* [WHAT IS NEEDED] Rewrite every line of the listing below with "pose:" changed to "camera:" and nothing else altered. Omit the pictures from your answer.

* [DATASET ENTRIES]
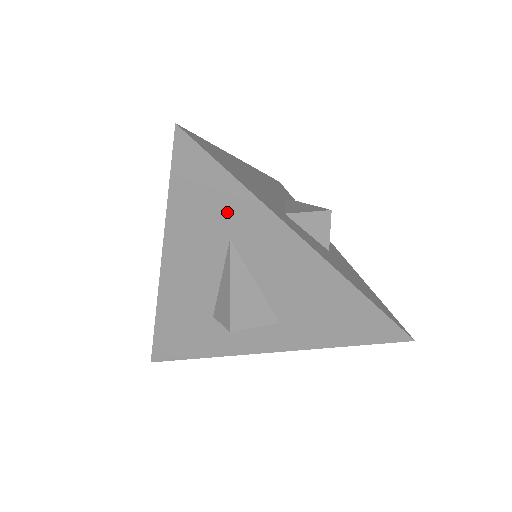
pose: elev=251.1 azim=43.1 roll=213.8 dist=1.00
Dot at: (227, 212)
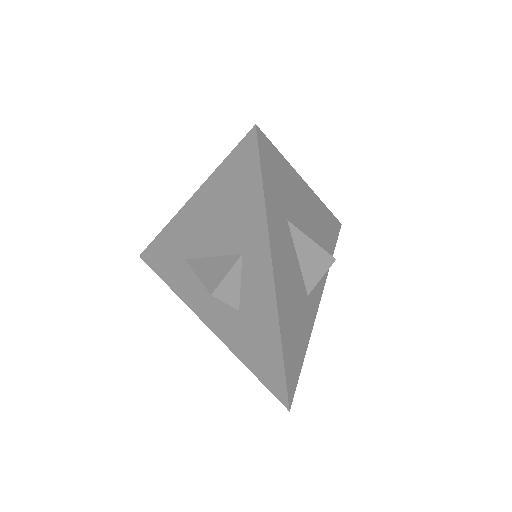
Dot at: (172, 252)
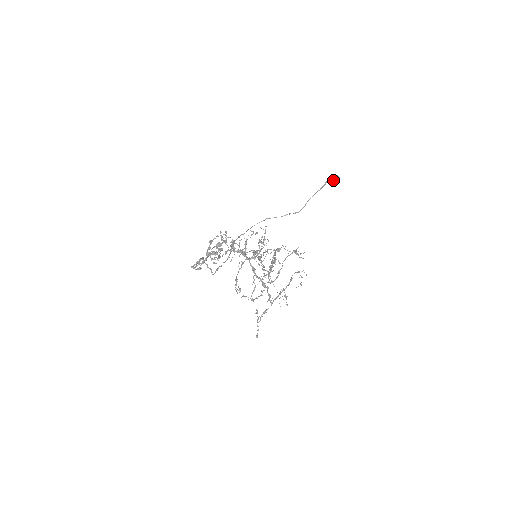
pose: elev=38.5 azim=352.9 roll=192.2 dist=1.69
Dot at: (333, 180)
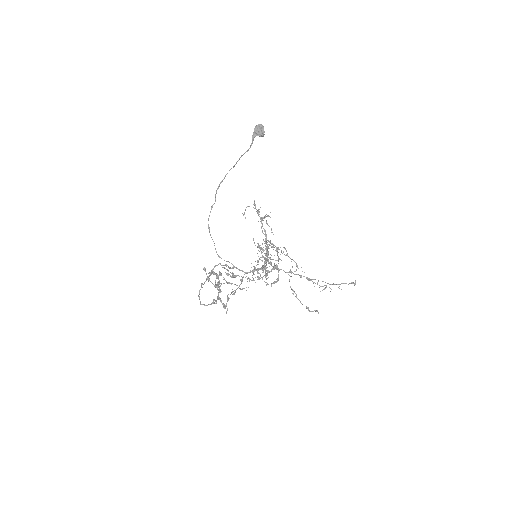
Dot at: (261, 134)
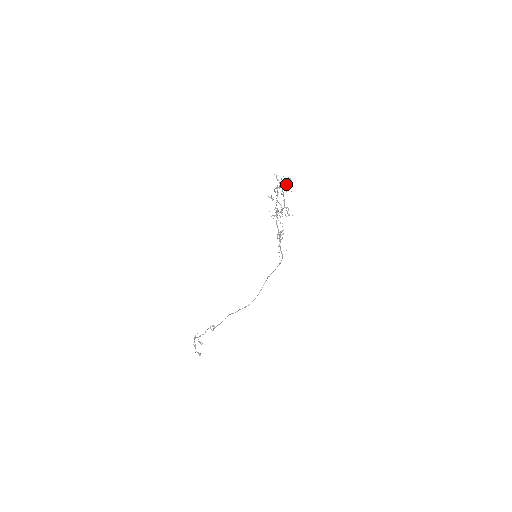
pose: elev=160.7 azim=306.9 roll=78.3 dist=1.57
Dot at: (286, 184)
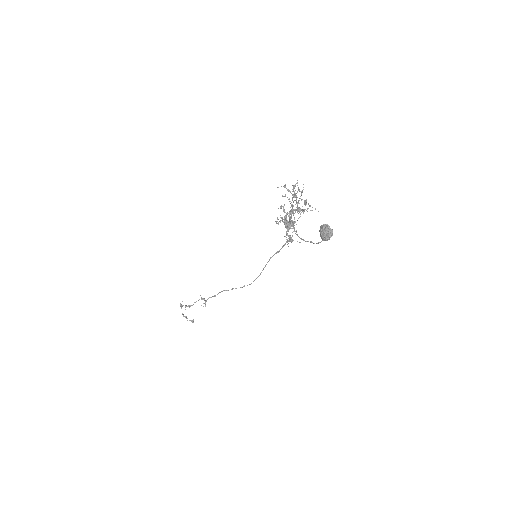
Dot at: (324, 240)
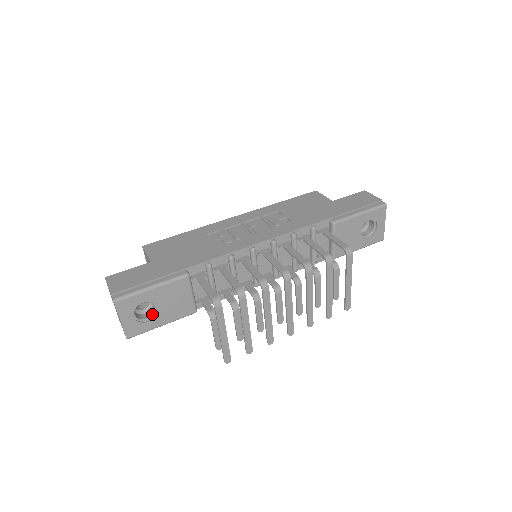
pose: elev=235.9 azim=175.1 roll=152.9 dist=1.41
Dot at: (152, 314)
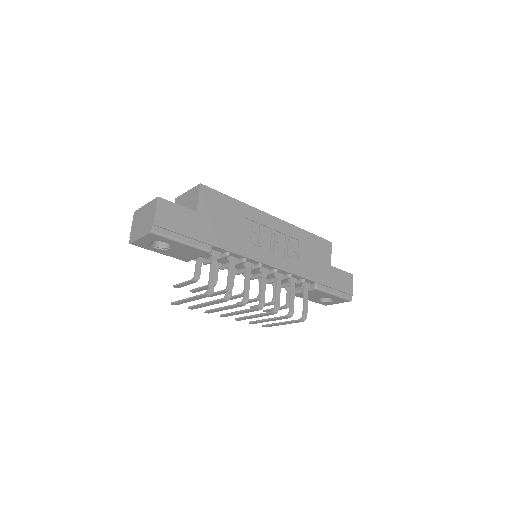
Dot at: (162, 246)
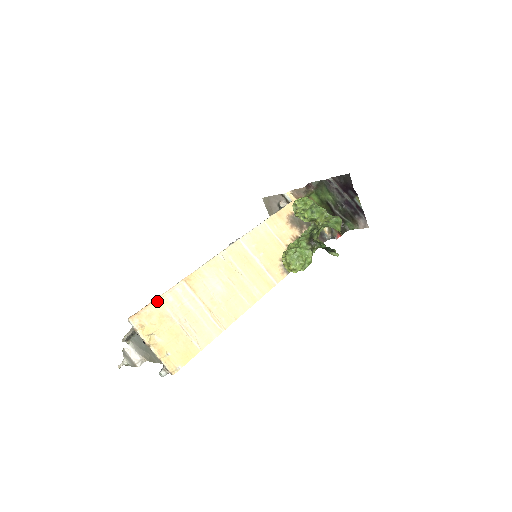
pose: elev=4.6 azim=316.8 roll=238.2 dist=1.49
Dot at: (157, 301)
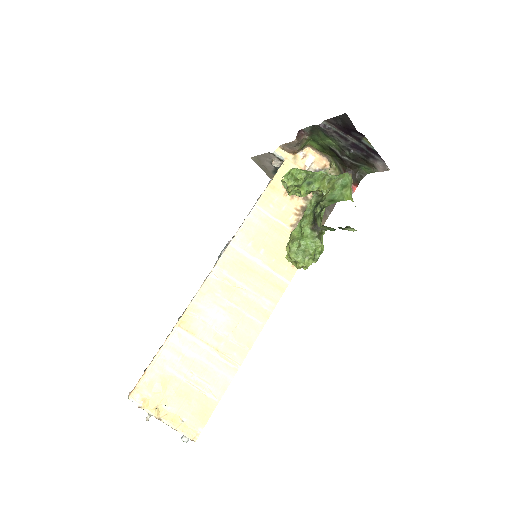
Dot at: (154, 364)
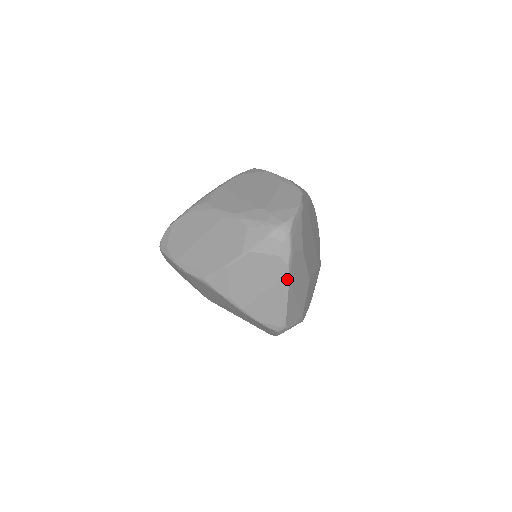
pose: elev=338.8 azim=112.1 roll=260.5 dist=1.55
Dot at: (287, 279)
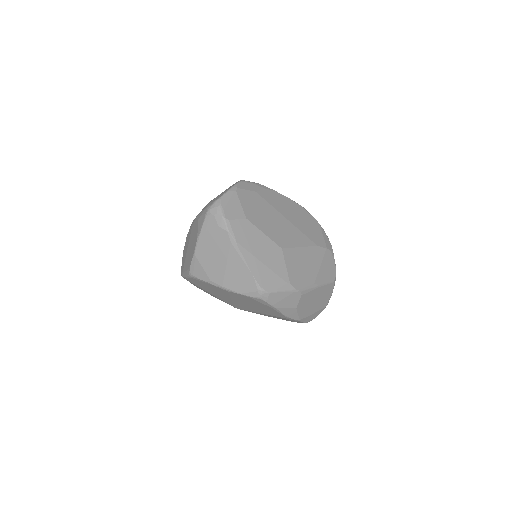
Dot at: (234, 244)
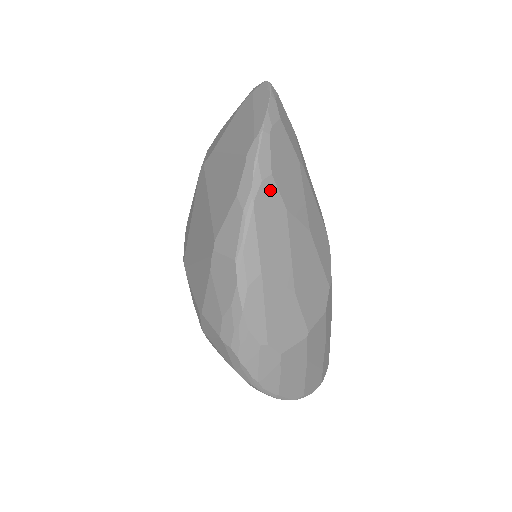
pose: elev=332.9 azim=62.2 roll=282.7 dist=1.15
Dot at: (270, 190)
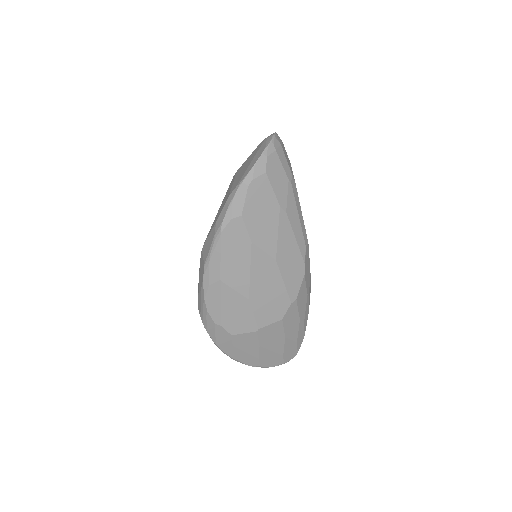
Dot at: (238, 226)
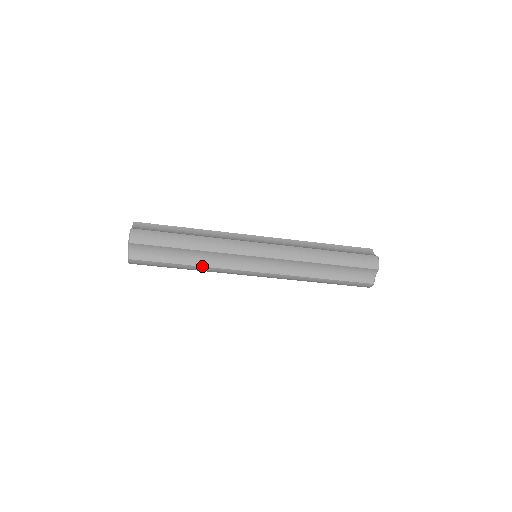
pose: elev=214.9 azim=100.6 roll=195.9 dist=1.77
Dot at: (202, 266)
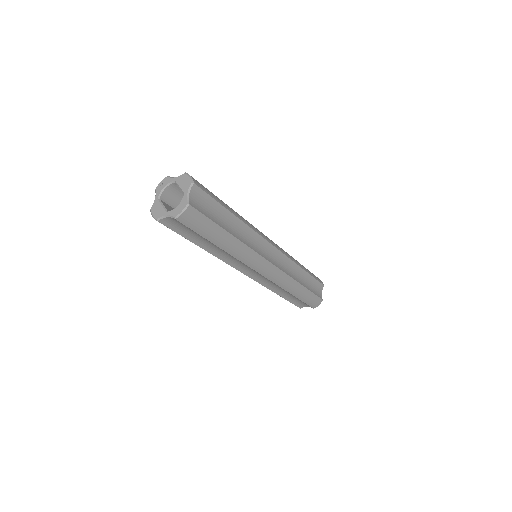
Dot at: (241, 241)
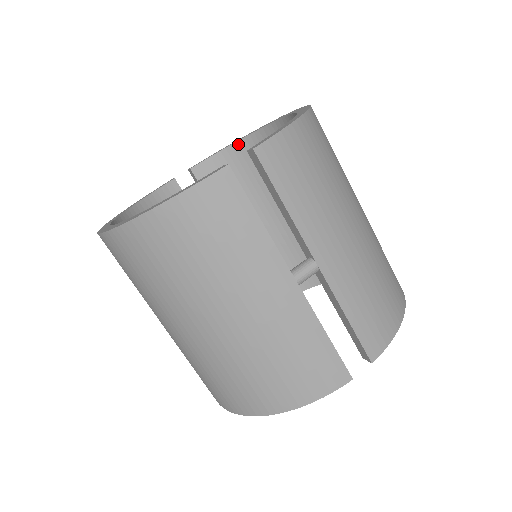
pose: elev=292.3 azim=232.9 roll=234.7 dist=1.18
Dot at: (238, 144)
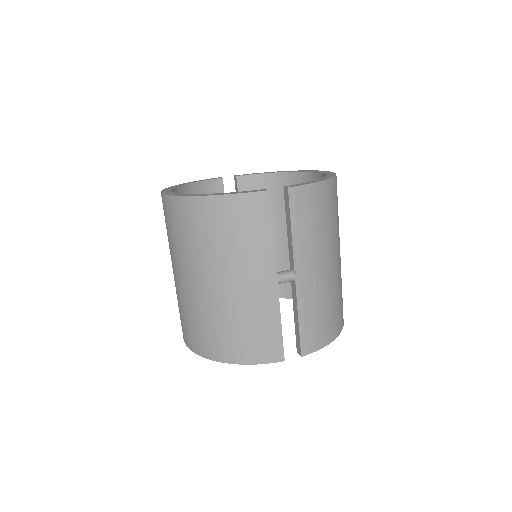
Dot at: (277, 175)
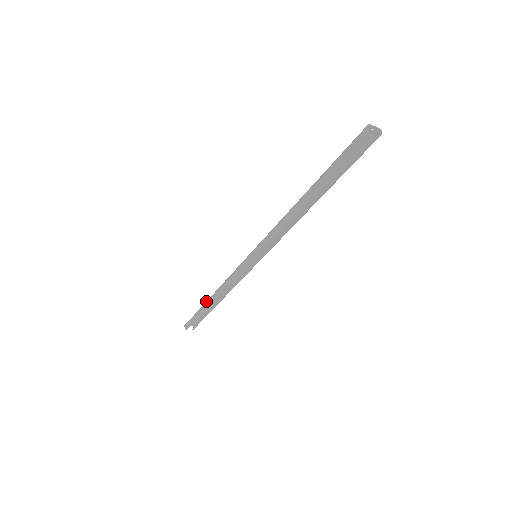
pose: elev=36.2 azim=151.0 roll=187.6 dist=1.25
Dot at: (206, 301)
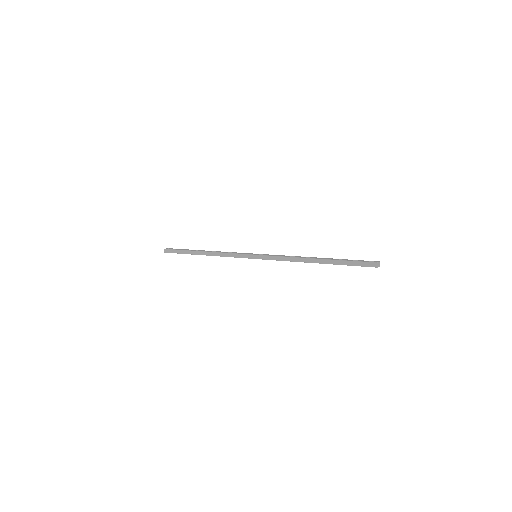
Dot at: (196, 251)
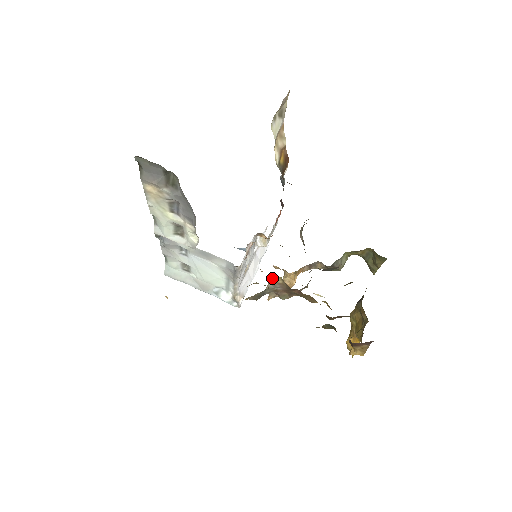
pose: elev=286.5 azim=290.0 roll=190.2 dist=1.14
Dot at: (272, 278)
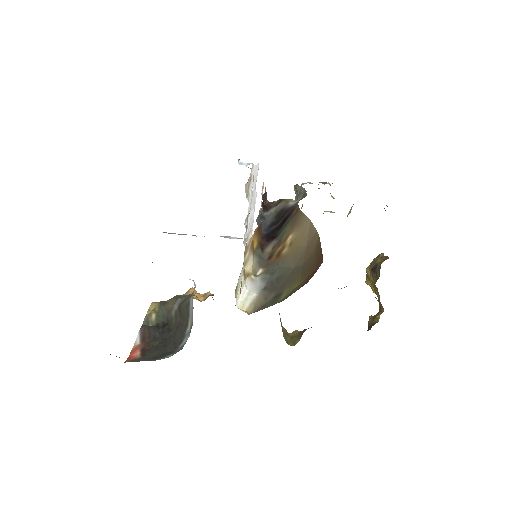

* [OUTPUT OF THE EXERCISE]
camera: elev=251.1 azim=43.1 roll=213.8 dist=1.00
Dot at: (227, 212)
Dot at: (172, 252)
camera: elev=38.5 azim=352.9 roll=192.2 dist=1.69
Dot at: (333, 180)
Dot at: (261, 134)
camera: elev=160.7 azim=306.9 roll=78.3 dist=1.57
Dot at: (286, 184)
Dot at: (324, 240)
camera: elev=235.9 azim=175.1 roll=152.9 dist=1.41
Dot at: (152, 314)
Dot at: (162, 246)
camera: elev=4.6 azim=316.8 roll=238.2 dist=1.49
Dot at: (157, 301)
Dot at: (154, 364)
camera: elev=338.8 azim=112.1 roll=260.5 dist=1.55
Dot at: (287, 279)
Dot at: (234, 244)
camera: elev=332.9 azim=62.2 roll=282.7 dist=1.15
Dot at: (270, 190)
Dot at: (238, 226)
camera: elev=214.9 azim=100.6 roll=195.9 dist=1.77
Dot at: (202, 266)
Dot at: (241, 241)
camera: elev=292.3 azim=232.9 roll=234.7 dist=1.18
Dot at: (238, 144)
Dot at: (277, 175)
camera: elev=36.2 azim=151.0 roll=187.6 dist=1.25
Dot at: (206, 301)
Dot at: (196, 251)
camera: elev=286.5 azim=290.0 roll=190.2 dist=1.14
Dot at: (272, 278)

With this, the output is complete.